Chinese Man Gets 30 Months For Fake Cisco Sales
alphadogg writes "A Chinese man was sentenced to two-and-a-half years in a US prison this week for trafficking in counterfeit Cisco Systems gear. Yongcai Li, 33, will also have to pay the networking company nearly $800,000 in restitution after being the conduit for hundreds of thousands of dollars' worth of counterfeit computer hardware, the FBI said Friday. Prosecutors said he procured the fake gear in China and then sent it to co-conspirators in the US. His alleged co-conspirators have not been charged. Li was arrested by FBI agents on Jan. 9, 2009, in Las Vegas — while the annual Consumer Electronics Show was taking place there. Two years ago, the FBI claimed to have seized more than $78 million worth of counterfeit equipment in more than 400 seizures."

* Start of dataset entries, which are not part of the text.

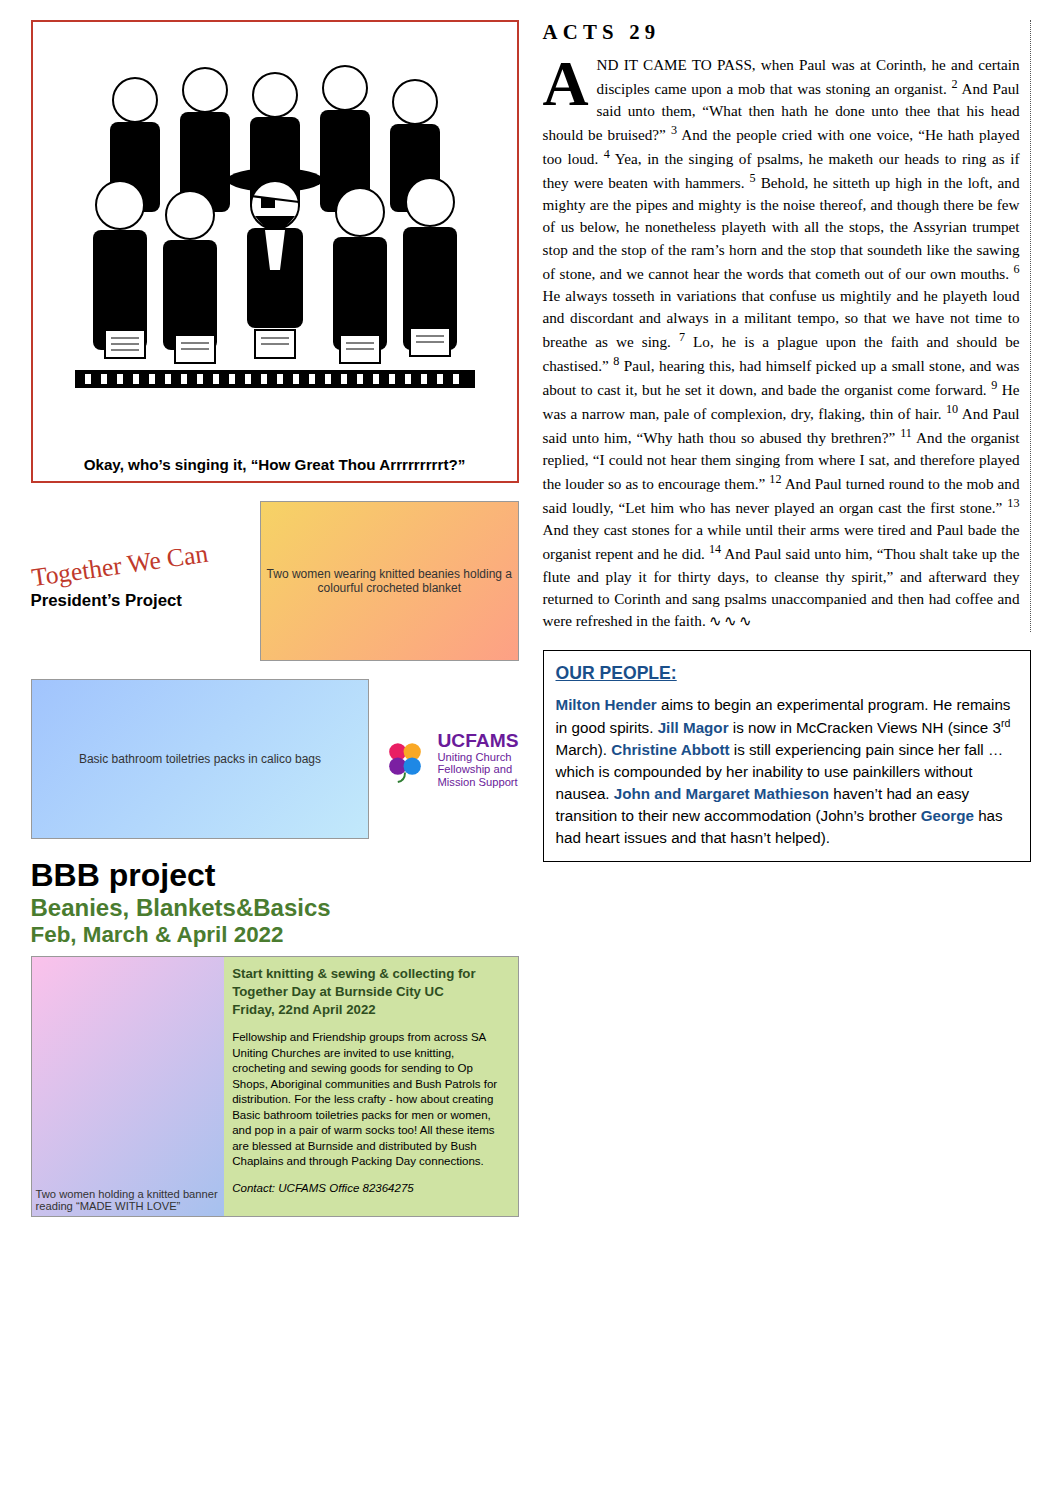Okay, who’s singing it, “How Great Thou Arrrrrrrrrt?”
Together We Can
President’s Project
Two women wearing knitted beanies holding a colourful crocheted blanket
Basic bathroom toiletries packs in calico bags
UCFAMS
Uniting Church
Fellowship and
Mission Support
BBB project
Beanies, Blankets&Basics
Feb, March & April 2022
Two women holding a knitted banner reading “MADE WITH LOVE”
Start knitting & sewing & collecting for
Together Day at Burnside City UC
Friday, 22nd April 2022
Fellowship and Friendship groups from across SA Uniting Churches are invited to use knitting, crocheting and sewing goods for sending to Op Shops, Aboriginal communities and Bush Patrols for distribution. For the less crafty - how about creating Basic bathroom toiletries packs for men or women, and pop in a pair of warm socks too! All these items are blessed at Burnside and distributed by Bush Chaplains and through Packing Day connections.
Contact: UCFAMS Office 82364275
ACTS 29
A ND IT CAME TO PASS, when Paul was at Corinth, he and certain disciples came upon a mob that was stoning an organist. 2 And Paul said unto them, “What then hath he done unto thee that his head should be bruised?” 3 And the people cried with one voice, “He hath played too loud. 4 Yea, in the singing of psalms, he maketh our heads to ring as if they were beaten with hammers. 5 Behold, he sitteth up high in the loft, and mighty are the pipes and mighty is the noise thereof, and though there be few of us below, he nonetheless playeth with all the stops, the Assyrian trumpet stop and the stop of the ram’s horn and the stop that soundeth like the sawing of stone, and we cannot hear the words that cometh out of our own mouths. 6 He always tosseth in variations that confuse us mightily and he playeth loud and discordant and always in a militant tempo, so that we have not time to breathe as we sing. 7 Lo, he is a plague upon the faith and should be chastised.” 8 Paul, hearing this, had himself picked up a small stone, and was about to cast it, but he set it down, and bade the organist come forward. 9 He was a narrow man, pale of complexion, dry, flaking, thin of hair. 10 And Paul said unto him, “Why hath thou so abused thy brethren?” 11 And the organist replied, “I could not hear them singing from where I sat, and therefore played the louder so as to encourage them.” 12 And Paul turned round to the mob and said loudly, “Let him who has never played an organ cast the first stone.” 13 And they cast stones for a while until their arms were tired and Paul bade the organist repent and he did. 14 And Paul said unto him, “Thou shalt take up the flute and play it for thirty days, to cleanse thy spirit,” and afterward they returned to Corinth and sang psalms unaccompanied and then had coffee and were refreshed in the faith. ∿∿∿
OUR PEOPLE:
Milton Hender aims to begin an experimental program. He remains in good spirits. Jill Magor is now in McCracken Views NH (since 3rd March). Christine Abbott is still experiencing pain since her fall … which is compounded by her inability to use painkillers without nausea. John and Margaret Mathieson haven’t had an easy transition to their new accommodation (John’s brother George has had heart issues and that hasn’t helped).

China has apparently decided to get stricter about dealing with counterfeits. This may signal that China is more willing to cooperate with other countries and large corporations. However, as China produces more and more of its own goods, it has a direct economic incentive to cooperate with counterfeiting issues since that will encourage reciprocal behavior in other countries. Moreover, according to TFA, the FBI and the US government in general have been trying in particular to deal with counterfeit Cisco products. So this still took lots of pressure and activity. And Cisco does a lot of business in China, so that's yet another reason China might crack down in a case like this. This thus isn't similar to a situation like that with Google that fits in with China's broader policies on censorship and how it runs its political system. It shouldn't be surprising that China will occasionally cooperate when it has a direct economic incentive and doesn't risk tainting its people with democracy or free speech.
I have some "fake" Cisco WIC cards for the 2600 series here in a couple of routers. I'll tell you that they work just as well as regular Cisco WIC cards, and the systems you install them into can't tell the difference. These have been running reliably for years now.
Cisco is begging for a counterfeit market for their parts, because they mark up prices to insane levels.
True, it's the research, development, documentation, and support that makes their products great, but charging what they charge is just stupid.
Here's an example;
Intel 2-port 10Gig network card, $2500.00
http://www.cdw.com/shop/products/default.aspx?EDC=1352161
Same EXACT card but branded as Cisco costs over $14000.00
http://www.cdw.com/shop/products/default.aspx?edc=1424619
Yes, these are the same cards, my company has several of the large ASA firewalls that these go into, and the Intel cards. Sit them side by side and they are identical. At most, different firmware, but I doubt it. I've never actually tried since we can't be dorking around with production equipment.
Newer Cisco routers and switches are now using licensing for features and ports, so installing non-Cisco-extortion-priced parts won't really be an issue anyway. Reference the 3750-E/3560-E switches and those new 1900/2900/3900 series routers.
This. This right fucking here. This is why I don't care if something hurts Cisco. They're bastards on their pricing and turning EVERYTHING in to an extra charge. Read the fine print, read the instructions twice, and keep a good hold of your wallet when you go in to buy Cisco. You are getting in to a product that will probably run you 4-5 times the already overblown up front price tag they initially show you once you get through licenses, support, etc.
I've started building linux firewalls for small to medium businesses on recycled hardware. Businesses that were seriously considering (and often buy) hugely overpriced Cisco systems that don't really deliver... well... anything for their astronomical price. It works out a helluva lot better, and they never *need* support. Once you get in to enterprise level needs, you should be dealing with Juniper and the like since they actually deliver something amazingly capable for the price. Unlike Cisco.
Why the hell is Cisco still in business, again?
About 13 years ago, the government of China contacted Cisco through its Hong Kong office and said "China has been very good to Cisco. Now it is time for Cisco to be very good to China." They forced Cisco to open factories in China, and China started a company later known as Huawei, run by some army generals. The Internet was becoming a major communications component of their country, both private and government, and they did not like the idea that their infrastructure would be made in America. Once Cisco opened their Chinese factories, someone in China began almost immediately cloning Cisco hardware. I wonder who? The clones were so close that they even had the same bugs.
Cisco seemed to put up with this for a while, since almost all of the hardware was kept within China. Then, sometime in the last ten years, I can't remember when, Huawei started selling Cisco-like hardware worldwide. At that point, Cisco sued and forced them to stop all international sales of the disputed products. Later, Huawei rewrote its router code and even licensed code from another American company.
So, what to do with all that surplus manufacturing capacity?